Aucune des sources consultées ne fait état d’une déclaration du suspect ou de son conseil. La police n’a communiqué ni sur d’éventuels antécédents, ni sur sa profession ou son lieu de résidence.
Ce que risque le suspect
Le code pénal israélien sanctionne spécifiquement les actes motivés par le racisme ou l’hostilité envers un groupe en raison de sa religion, de son origine ou de son orientation, avec une circonstance aggravante qui peut alourdir la peine principale. C’est ce dispositif que la mention d’un « mobile nationaliste » est susceptible d’enclencher - si le parquet retient cette qualification.
« Nous suivrons avec attention la procédure judiciaire au civil comme au pénal [40] », prévient le frère Poquillon. La formule annonce que l’EBAF se tiendra prête à mesurer publiquement l’écart entre la qualification opérationnelle initiale et la qualification finale.
Le mont Sion, le Cénacle, la pierre
L’agression s’est produite devant le Cénacle, un bâtiment du mont Sion considéré comme saint par les chrétiens et les juifs [41]. Pour les juifs, c’est le lieu de sépulture du roi David [42]. Lieu de tension ancienne. Lieu de cohabitation aussi.
« De la christianophobie »
Le frère Poquillon ne mâche pas ses mots. « De la christianophobie, oui. On a une vraie préoccupation face à des dérives qui nous semblent être impunies [43] », déclare-t-il à France Inter [11]. Et il pointe le sommet: « Il est certain que le fait que le Premier ministre dépende d’une coalition qui comprend des éléments assez extrêmes, certains acteurs peuvent se sentir autorisés à transgresser toutes les règles qu’une société un temps s’est donnée [44]. »

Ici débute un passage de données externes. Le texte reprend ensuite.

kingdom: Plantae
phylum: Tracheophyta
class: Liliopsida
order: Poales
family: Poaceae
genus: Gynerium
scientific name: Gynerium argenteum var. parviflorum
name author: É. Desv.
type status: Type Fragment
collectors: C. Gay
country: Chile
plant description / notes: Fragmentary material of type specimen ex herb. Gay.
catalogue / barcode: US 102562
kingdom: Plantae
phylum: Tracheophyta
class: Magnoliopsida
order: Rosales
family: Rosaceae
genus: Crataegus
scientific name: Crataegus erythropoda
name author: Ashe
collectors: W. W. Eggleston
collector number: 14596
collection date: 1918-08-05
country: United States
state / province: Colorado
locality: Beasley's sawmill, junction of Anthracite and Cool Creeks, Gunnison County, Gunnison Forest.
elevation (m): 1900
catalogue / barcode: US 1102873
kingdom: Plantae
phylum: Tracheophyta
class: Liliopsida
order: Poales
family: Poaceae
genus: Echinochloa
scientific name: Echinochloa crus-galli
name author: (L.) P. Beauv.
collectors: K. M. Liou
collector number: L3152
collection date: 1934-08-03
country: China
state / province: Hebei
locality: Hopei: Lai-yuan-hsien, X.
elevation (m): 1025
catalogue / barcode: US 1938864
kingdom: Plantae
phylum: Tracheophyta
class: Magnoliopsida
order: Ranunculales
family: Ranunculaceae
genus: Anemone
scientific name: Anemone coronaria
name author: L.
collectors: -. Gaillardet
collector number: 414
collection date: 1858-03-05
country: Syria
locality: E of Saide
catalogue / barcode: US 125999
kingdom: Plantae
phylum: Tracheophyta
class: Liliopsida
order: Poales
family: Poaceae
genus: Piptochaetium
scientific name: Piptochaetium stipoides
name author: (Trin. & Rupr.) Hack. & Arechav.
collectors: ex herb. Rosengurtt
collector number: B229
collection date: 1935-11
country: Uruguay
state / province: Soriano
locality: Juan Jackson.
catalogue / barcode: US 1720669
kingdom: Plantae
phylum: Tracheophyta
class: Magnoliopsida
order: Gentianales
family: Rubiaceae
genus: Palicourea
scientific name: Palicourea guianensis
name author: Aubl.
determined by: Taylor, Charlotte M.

Le sionisme religieux extrême, et ses échos politiques
Selon France Inter, le suspect appartient « à la frange la plus extrême du sionisme religieux, le mouvement des alliés de Benyamin Netanyahou [45] ». Derrière l’expression, un courant identifié dans la littérature spécialisée: le sionisme religieux radical, dont l’aile la plus dure inclut des cercles ultra-orthodoxes nationaux-religieux. C’est précisément ce courant que pointe le rapport 2024 du Rossing Center: les passages à l’acte antichrétiens sont, écrit-il, « souvent motivés par un mélange de ferveur nationaliste et d’extrémisme religieux [46] », et leurs auteurs sont majoritairement « de jeunes juifs ultra-orthodoxes appartenant à des cercles d’extrémisme religieux-nationaliste [47] ».
Ce courant dispose de relais directs au gouvernement. La coalition de Benyamin Netanyahou comprend Bezalel Smotrich, ministre israélien [48], et Itamar Ben-Gvir, ministre israélien [49]. Aucun des deux n’a, bien sûr, ordonné l’agression du 28 avril. Mais c’est cette porosité - entre une frange militante de la rue et une représentation gouvernementale assumée - que vise le frère Poquillon quand il évoque des « acteurs » qui « se sentent autorisés à transgresser ». Le climat, lui, est documenté.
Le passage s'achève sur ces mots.